What will I miss as I move on to my new civil service role? I will miss the people – the people have been, and are, key to this job. I will miss having a coffee with my next door neighbour Christine Meechan KC, hanging out with my friend Royden Hindle who has shared chambers with me (off and on) for about 25 years. I will miss my great support of my friendly, happy, hardworking PA Trudy Butterworth. I will miss all the juniors that I have had over the years including my most recent graduate/prodigy Aidan Cameron, now a member of chambers. I will miss my opposing counsel (but not the ones that are rude and aggressive) and I will miss the thrill of the new case, the new law, the exciting argument, the great wins.
But I won’t miss the stress of the work, I won’t miss the fact that unless a case can be settled every case is win or lose. When you lose, your clients will question your advice and you will question it yourself. I won’t miss receiving those letters which are the equivalent of a Harry Potter howler letter, the ones which must have been written when the other lawyer had been having an exceptionally bad day and feels like they need to take their anger out on someone else.
And I won’t miss the relentless pressure of the job. I remember once being at a conference in Brisbane, which has a three hour time difference, and being woken by a phone call at 5am from the Court of Appeal Registry telling me that the Court wanted to have a conference in half an hour. When I protested that it was 5am the Court responded cheerfully, “Well you’re up now”.
But life at the Bar does have its lighter moments. I have done conference calls everywhere. Two examples in recent times are – a Bar Association call which coincided with a vital appointment to have my nails done. I thought I could do both, but the sound of the nail technician chatting in Vietnamese caused great confusion and concerns amongst the other attendees. We must have a crossed line they all said! I did confess after the event.
In the last year I have had breast cancer and I had to do a conference whilst receiving chemotherapy. I remember that the Judge and opposing counsel were continually asking, “can you hear the beeping, talking and alarms going off?” I was the source of the beeping, and the alarms but again professed to hearing nothing. Lest any reader think that I make a habit of this – the call was on a very difficult file when it was important that senior counsel attended.
There is sadness in leaving but also enthusiasm for this new job. What do I hope I can achieve as a DCJ? Well, I hope that I can give back to the profession and society something which can help make even a small difference to the lives of the people that will appear before me. I have been exceptionally fortunate to have had an excellent education and a free university degree. I realise that the increasingly large gaps between those in New Zealand who have that and those who don’t is something that the judiciary can do a little bit to alleviate. I look forward to being courteous to counsel because that makes such a difference, and encouraging counsel, but also expecting them to do their job so that the court can run smoothly.

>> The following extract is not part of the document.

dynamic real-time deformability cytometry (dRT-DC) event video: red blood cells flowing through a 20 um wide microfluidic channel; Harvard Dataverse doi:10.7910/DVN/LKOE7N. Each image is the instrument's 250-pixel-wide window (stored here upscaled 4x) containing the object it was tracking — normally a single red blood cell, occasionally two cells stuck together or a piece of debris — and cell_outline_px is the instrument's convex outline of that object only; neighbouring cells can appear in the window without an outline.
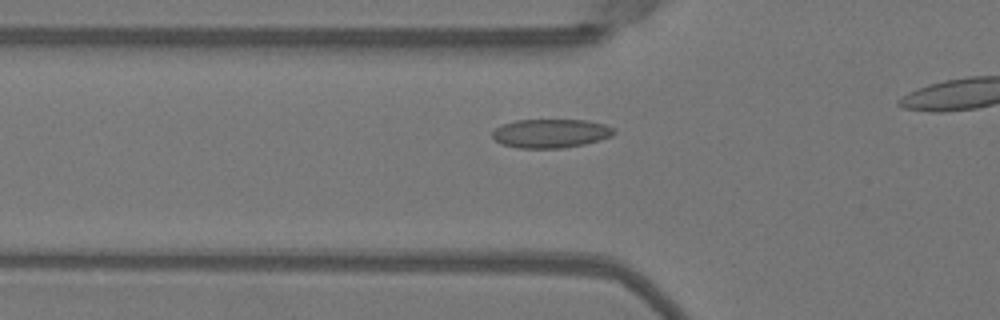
{"species": "Egyptian fruit bat (a non-hibernating species)", "species_latin": "Rousettus aegyptiacus", "temperature_condition": "warm", "stored_images_in_passage": 34, "camera_frame_rate_fps": 3000, "um_per_image_px": 0.085, "animal": {"sex": "female"}, "frame": {"image": 1, "passage_image": 10, "time_ms": 3.0, "image_size_px": [1000, 320], "cell_outline_px": [[616, 132], [612, 136], [600, 140], [584, 144], [564, 148], [520, 148], [500, 144], [492, 136], [492, 132], [496, 128], [504, 124], [516, 120], [588, 120], [604, 124], [616, 128]], "centroid_in_image_um": [46.85, 11.34], "position_along_channel_um": 79.0, "area_um2": 20.52}}
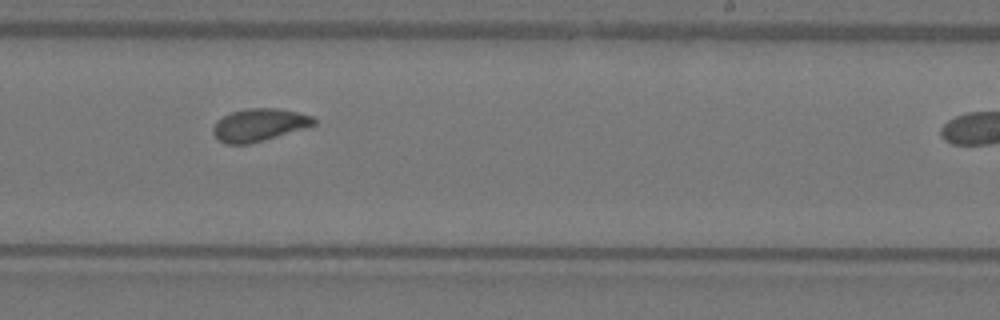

It is a big leap into the unknown for me as I will have a jury warrant as well as doing civil work. While I think I can master the civil work the jury and criminal work is a complete unknown, I hope all will bear with me as I stumble my way through this work.
My life will be different now but still connected with the job that I love so much – that of the application of the law to society.
Godspeed to all in Bankside Chambers and all who deal with her. It has been a privilege to be associated with you.